當年,他們學校過百年校慶,校方出資買了500箱啤酒免費贈予學生,於是全校師生一起high到了深夜,其中就包括了那個極其自律的蕭何愁與他的神秘男友。說來也是不走運,兩人喝醉了酒,躲在僻靜的小花壇里野合,正巧遇上了尿急的教導主任,三人打了個照面,二話不說,開啟了你追我趕模式,在追過一條街後,蕭何愁終於被抓住了,而他那個情人卻跑了。
說不走運也是走運,當時天黑,教導主任的鏡片又有啤酒瓶底那麼厚,是個不折不扣的睜眼瞎,完全沒看清楚和蕭何愁在一起的人是誰。
於是,蕭何愁死不鬆口,一人擔起了全部的責任,被通報批評不說,到最後,連畢業證都沒拿到,僅僅拿了個結業證書。
而對於他那個神秘情人,校內則流傳著各種各樣的版本。其中流傳最廣,最言之鑿鑿的就是渝州。

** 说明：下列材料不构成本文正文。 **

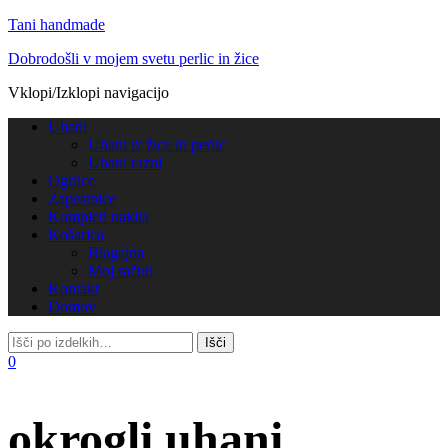
Tani handmade
Dobrodošli v mojem svetu perlic in žice
Vklopi/Izklopi navigacijo
Uhani
Uhani iz žice in perlic
Uhani razni
Ogrlice
Zapestnice
Kompleti nakita
Košarica
Blagajna
Moj račun
Kontakt
Domov
0
okrogli uhani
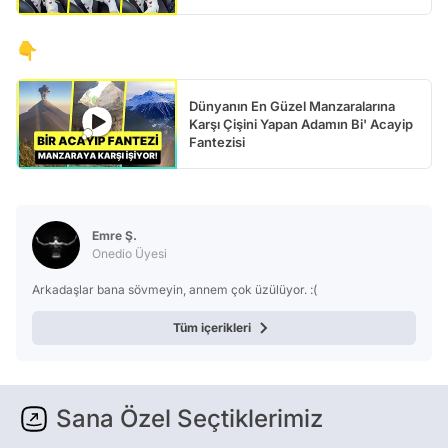
👇
Dünyanın En Güzel Manzaralarına
Karşı Çişini Yapan Adamın Bi' Acayip
Fantezisi
Emre Ş.
Onedio Üyesi
Arkadaşlar bana sövmeyin, annem çok üzülüyor. :(
Tüm içerikleri
Sana Özel Seçtiklerimiz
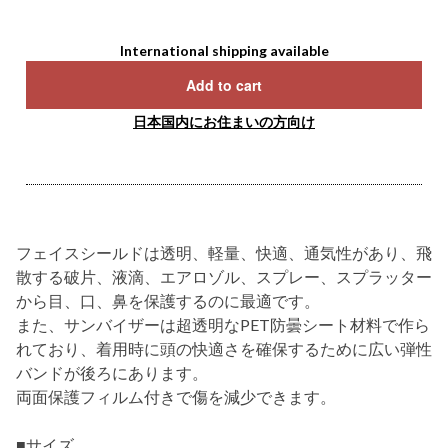
International shipping available
Add to cart
日本国内にお住まいの方向け
フェイスシールドは透明、軽量、快適、通気性があり、飛
散する破片、液滴、エアロゾル、スプレー、スプラッター
から目、口、鼻を保護するのに最適です。
また、サンバイザーは超透明なPET防曇シート材料で作ら
れており、着用時に頭の快適さを確保するために広い弾性
バンドが後ろにあります。
両面保護フィルム付きで傷を減少できます。
■サイズ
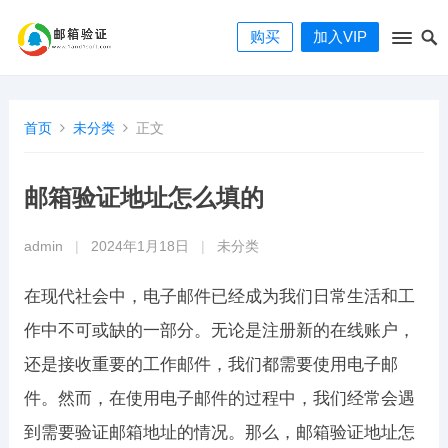
购买
加入VIP
首页
未分类
正文
邮箱验证地址怎么填的
admin
|
2024年1月18日
|
未分类
在现代社会中，电子邮件已经成为我们日常生活和工
作中不可或缺的一部分。无论是注册新的在线账户，
还是接收重要的工作邮件，我们都需要使用电子邮
件。然而，在使用电子邮件的过程中，我们经常会遇
到需要验证邮箱地址的情况。那么，邮箱验证地址怎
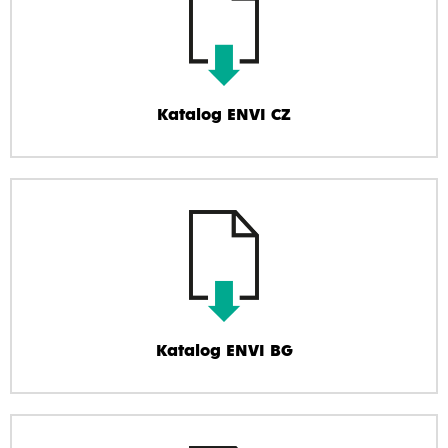
Katalog ENVI CZ
Katalog ENVI BG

兩人的宿舍毗鄰,又同為推理社成員,關係自然是好的沒話說。在蕭何愁出了事之後,不少人都和他疏遠了關係,只有渝州還同往常一樣。
但不管流言有多甚囂塵上,肖文武敢確定的說,這兩人絕對比小蔥拌豆腐還清白,因為那天晚上,他不幸鬧肚子,和渝州兩人在宿舍里大眼瞪小眼了一個晚上,他敢拍著胸脯說,那天,渝州自始至終都沒有跨出過宿舍半步。
這頓飯,足足吃了兩個多小時,雖然一開始有些不愉快,但在宋陽與劉方圓的調節下,進展還算順利,唯一的小瑕疵就是,直到聚餐結束,朱雙林都沒有出現。
晚上9點
肖文武摸了摸裝滿山珍海味的肚子,怡然坐上了回家的火車,就在剛才,他用3斤黃酒拼到了宋陽的一個承諾,從下周起,他就可以離開那個狗眼看人低的破公司,成為衡陽集團的正式員工了。
肖文武滿足的吐了一口煙:「御膳房,等老子有錢了,一定要再來吃一次它的百歲平安。」
他的囈語被春日的微風捲起,漸漸消散在了晚霞中,燈火輝瑩的n市在動車透明的玻璃窗中慢慢遠去,肖文武哼著不知名的小調,幻想著有朝一日他飛黃騰達的模樣。
只是,現在的他萬萬預料不到,這樣的機會再也不會出現了。